High level structure
- 8 first bytes - Offset of BlocksRegistry block from the begining of file (= N + 16)
- 8 next bytes - Size of BlocksRegistry block (= K)
- N next bytes - Section of DataBlocks - a series of different data blocks
- K next bytes - Section of BlocksRegistry block - and index of blocks (offsets, sizes, etc.) in DataBlocks section
This order of sections is determined by the way of writing: each time we write DataBlock on disk we "remember" position, size and possibly other metadata. Then, after all DataBlocks have been written, we write that blocks metadata to the BlocksRegistry section at the end of the file.
DataBlocks structure
DataBlocks consist of 6 sections:
- Section with one InfoBlock (see
DiskInfoBlock.pack()
) contains stats data of fraction in json format. - Section with several TokensBlocks (see
DiskTokensBlock.pack()
method).
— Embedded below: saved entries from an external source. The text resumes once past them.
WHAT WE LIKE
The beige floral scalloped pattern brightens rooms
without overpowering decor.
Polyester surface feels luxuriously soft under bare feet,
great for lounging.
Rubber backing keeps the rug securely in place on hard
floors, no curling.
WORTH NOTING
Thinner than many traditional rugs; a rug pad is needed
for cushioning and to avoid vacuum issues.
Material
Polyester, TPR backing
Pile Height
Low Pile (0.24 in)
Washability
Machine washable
Contains a list of sorted tokens. - EmptyBlock
- Section with several TokenTablesBlocks (see
DiskTokenTableBlock.pack()
method). Contains an index for TokensBlocks. - EmptyBlock
- Section with one PositionsBlock (see
DiskPositionsBlock.pack()
method). Contains an index of DocBlocks in *.docs file, i.e. a list with position of each DocumentBlock. - Section with several IDsBlocks (see
DiskIDsBlock.pack()
method). Physically, each IDsBlock represents 3 blocks:- MIDsBlock - just list of MIDs
- RIDsBlock - just list of RIDs
- PosBlock - position of documents. Each position is a uint64 where first 34 bits is index of block (from PositionsBlock) and the rest of 30 bits it is position of document (byte offset) inside DocumentBlock in *.docs file
- EmptyBlock
- Section with several LIDsBlocks (see
DiskLIDsBlock.pack()
method) - a list of LIDs sorted by fields, tokens, MIDs and RIDs. In BlocksRegistry we store the range of TIDs for each LIDsBlocks so we can easily find desired block. - EmptyBlock
BlocksRegistry block structure
BlocksRegistry block is a series of fixed-size structuries called IndexBlockHeader. Each DataBlock corresponds to one of the IndexBlockHeader. The order of the DataBlocks is the same as the order of the corresponding IndexBlockHeaders.
There are also an empty BlocksRegistryEntries. Such EmptyBlocks do not have corresponding DataBlock and are used to separate logical groups of DataBlocks from each other.
Format of IndexBlockHeader
See disk/blocks_registry_entry.go
// Format: C : LLLL : UUUU : EEEE-EEEE-EEEE-EEEE : PPPP-PPPP
// C - 1 – Codec
// L - 4 – Length
// U - 4 - Length after uncompress
// E - 16 - Extensions/flags
// P - 8 - Position
// ------------------
// Total: 33 bytes
Extensions/flags part of IndexBlockHeader is intended to help find a desired block in the BlocksRegistry index. So we store in this fields:
- the range of TIDs for each LIDsBlocks. This allows us to choose the appropriate LID block for a particular token.
- the minimal MID and RID for each MIDsBlock. This allows us to choose the appropriate Pos block for a particular MID and RID.
Empty IndexBlockHeader is just 33 zero bytes.